What you should do ->
From the entries that follow, reproduce exactly and only the lines from the line with "dommage qu’une partie soit souillée par" to the line with "Si vous n'êtes", endpoints included.

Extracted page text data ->
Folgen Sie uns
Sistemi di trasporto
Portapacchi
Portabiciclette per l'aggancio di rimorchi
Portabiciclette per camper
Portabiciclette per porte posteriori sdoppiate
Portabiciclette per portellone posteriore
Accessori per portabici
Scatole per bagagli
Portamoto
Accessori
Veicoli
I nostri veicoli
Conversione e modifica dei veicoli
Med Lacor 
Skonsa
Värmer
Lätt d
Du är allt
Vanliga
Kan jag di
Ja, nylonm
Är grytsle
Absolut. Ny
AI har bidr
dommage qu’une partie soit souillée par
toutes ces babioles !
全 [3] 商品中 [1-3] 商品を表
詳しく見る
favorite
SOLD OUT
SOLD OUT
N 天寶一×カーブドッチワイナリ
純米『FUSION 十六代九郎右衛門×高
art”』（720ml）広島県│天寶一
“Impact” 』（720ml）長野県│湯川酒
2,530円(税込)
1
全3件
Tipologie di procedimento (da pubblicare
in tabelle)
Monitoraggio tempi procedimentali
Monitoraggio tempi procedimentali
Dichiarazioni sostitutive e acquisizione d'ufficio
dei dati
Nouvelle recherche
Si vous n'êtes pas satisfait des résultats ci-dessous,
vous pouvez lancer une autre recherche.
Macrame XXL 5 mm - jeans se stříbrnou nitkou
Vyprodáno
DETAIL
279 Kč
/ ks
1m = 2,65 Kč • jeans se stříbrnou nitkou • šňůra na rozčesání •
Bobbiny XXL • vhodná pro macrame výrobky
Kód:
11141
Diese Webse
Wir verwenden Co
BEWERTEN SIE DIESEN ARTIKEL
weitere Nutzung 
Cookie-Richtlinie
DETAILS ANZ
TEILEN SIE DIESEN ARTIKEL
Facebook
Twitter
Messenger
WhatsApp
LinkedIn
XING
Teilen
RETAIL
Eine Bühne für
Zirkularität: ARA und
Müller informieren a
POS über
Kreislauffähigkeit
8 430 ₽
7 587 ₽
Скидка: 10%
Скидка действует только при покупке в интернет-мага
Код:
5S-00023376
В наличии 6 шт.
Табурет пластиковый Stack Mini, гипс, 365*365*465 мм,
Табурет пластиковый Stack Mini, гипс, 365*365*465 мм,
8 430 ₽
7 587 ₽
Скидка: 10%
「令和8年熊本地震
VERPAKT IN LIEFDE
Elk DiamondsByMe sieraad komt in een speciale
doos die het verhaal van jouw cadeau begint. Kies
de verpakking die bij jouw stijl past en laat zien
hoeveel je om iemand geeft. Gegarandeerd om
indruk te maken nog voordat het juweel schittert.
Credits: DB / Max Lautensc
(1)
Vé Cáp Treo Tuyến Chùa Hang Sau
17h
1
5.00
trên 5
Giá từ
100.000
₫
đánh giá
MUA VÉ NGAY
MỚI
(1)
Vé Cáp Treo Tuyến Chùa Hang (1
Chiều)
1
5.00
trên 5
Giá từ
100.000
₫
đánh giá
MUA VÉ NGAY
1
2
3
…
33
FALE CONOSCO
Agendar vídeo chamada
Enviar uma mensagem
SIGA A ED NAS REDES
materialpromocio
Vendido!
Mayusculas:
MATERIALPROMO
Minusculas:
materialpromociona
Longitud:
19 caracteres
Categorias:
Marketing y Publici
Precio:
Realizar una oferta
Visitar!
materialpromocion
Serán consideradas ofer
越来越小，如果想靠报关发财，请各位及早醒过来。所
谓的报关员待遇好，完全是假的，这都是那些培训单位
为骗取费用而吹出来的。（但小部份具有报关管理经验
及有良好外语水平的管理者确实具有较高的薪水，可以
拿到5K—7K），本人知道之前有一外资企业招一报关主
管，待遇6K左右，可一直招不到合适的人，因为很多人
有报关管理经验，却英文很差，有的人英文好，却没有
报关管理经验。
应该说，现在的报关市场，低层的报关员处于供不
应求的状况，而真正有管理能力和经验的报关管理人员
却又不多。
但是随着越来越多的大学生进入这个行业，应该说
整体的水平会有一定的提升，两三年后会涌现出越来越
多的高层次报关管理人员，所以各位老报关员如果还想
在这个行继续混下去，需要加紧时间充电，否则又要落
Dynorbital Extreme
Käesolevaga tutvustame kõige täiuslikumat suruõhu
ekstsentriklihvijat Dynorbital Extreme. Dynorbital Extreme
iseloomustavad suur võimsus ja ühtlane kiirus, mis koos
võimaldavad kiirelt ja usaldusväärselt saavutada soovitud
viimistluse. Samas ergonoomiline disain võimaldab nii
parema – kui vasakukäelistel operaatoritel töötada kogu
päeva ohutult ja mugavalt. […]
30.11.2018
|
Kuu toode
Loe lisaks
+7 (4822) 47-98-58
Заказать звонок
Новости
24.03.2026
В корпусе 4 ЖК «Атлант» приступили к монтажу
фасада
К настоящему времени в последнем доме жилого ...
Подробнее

Task solution ->
dommage qu’une partie soit souillée par
toutes ces babioles !
全 [3] 商品中 [1-3] 商品を表
詳しく見る
favorite
SOLD OUT
SOLD OUT
N 天寶一×カーブドッチワイナリ
純米『FUSION 十六代九郎右衛門×高
art”』（720ml）広島県│天寶一
“Impact” 』（720ml）長野県│湯川酒
2,530円(税込)
1
全3件
Tipologie di procedimento (da pubblicare
in tabelle)
Monitoraggio tempi procedimentali
Monitoraggio tempi procedimentali
Dichiarazioni sostitutive e acquisizione d'ufficio
dei dati
Nouvelle recherche
Si vous n'êtes pas satisfait des résultats ci-dessous,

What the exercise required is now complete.